[DIRECTIONS]
The material below holds pictures; leave them out and reproduce exactly the lines from the one with "Responsibility Accounting. |" through the one with "this amount is", inclusive.

[RECORDED INFORMATION]
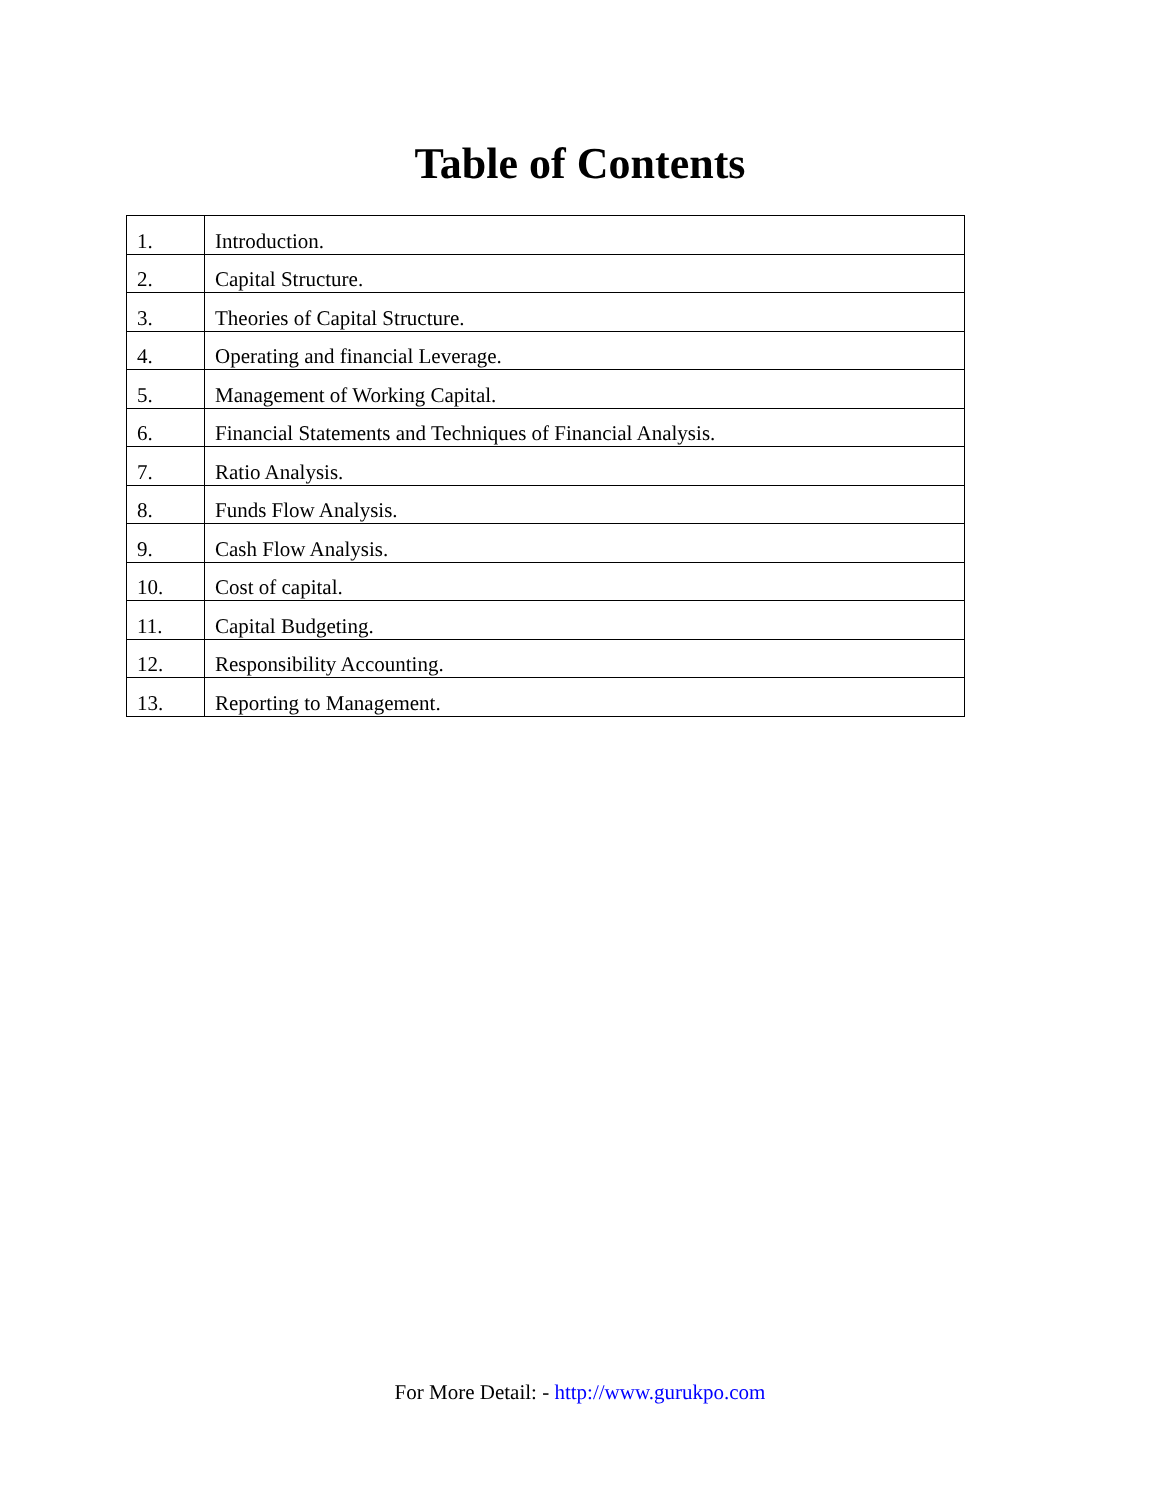Table of Contents
| 1. | Introduction. |
| 2. | Capital Structure. |
| 3. | Theories of Capital Structure. |
| 4. | Operating and financial Leverage. |
| 5. | Management of Working Capital. |
| 6. | Financial Statements and Techniques of Financial Analysis. |
| 7. | Ratio Analysis. |
| 8. | Funds Flow Analysis. |
| 9. | Cash Flow Analysis. |
| 10. | Cost of capital. |
| 11. | Capital Budgeting. |
| 12. | Responsibility Accounting. |
| 13. | Reporting to Management. |
For More Detail: - http://www.gurukpo.com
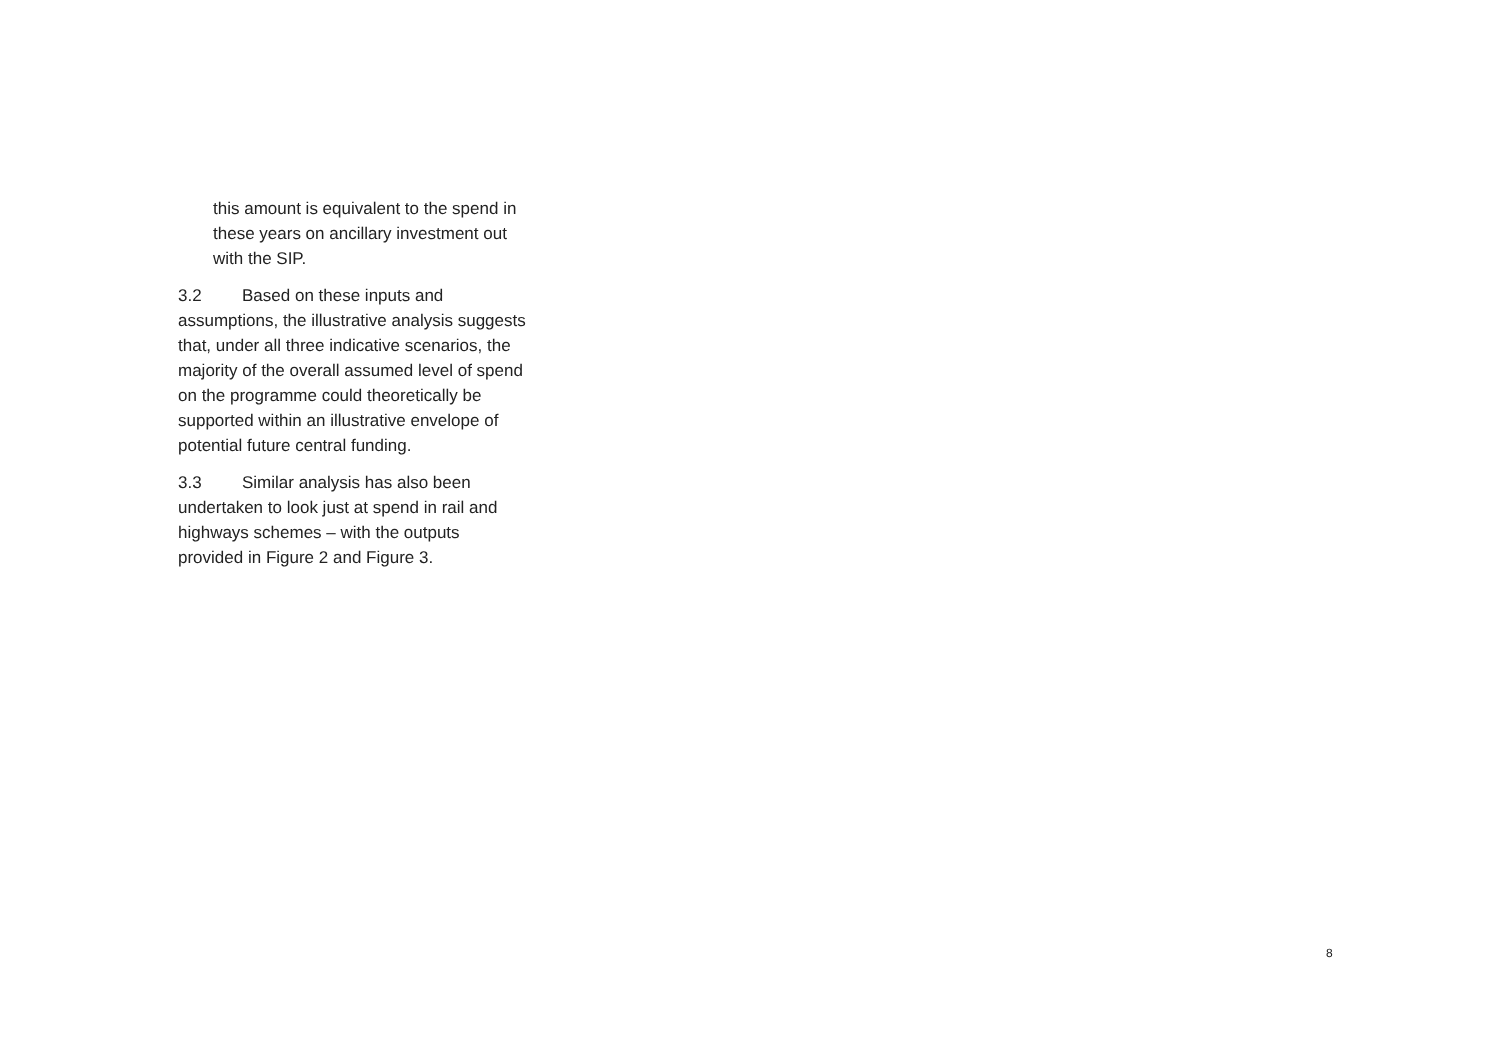this amount is equivalent to the spend in these years on ancillary investment out with the SIP.
3.2 Based on these inputs and assumptions, the illustrative analysis suggests that, under all three indicative scenarios, the majority of the overall assumed level of spend on the programme could theoretically be supported within an illustrative envelope of potential future central funding.
3.3 Similar analysis has also been undertaken to look just at spend in rail and highways schemes – with the outputs provided in Figure 2 and Figure 3.
8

[WRITTEN RESPONSE]
| 12. | Responsibility Accounting. |
| 13. | Reporting to Management. |
For More Detail: - http://www.gurukpo.com
this amount is equivalent to the spend in these years on ancillary investment out with the SIP.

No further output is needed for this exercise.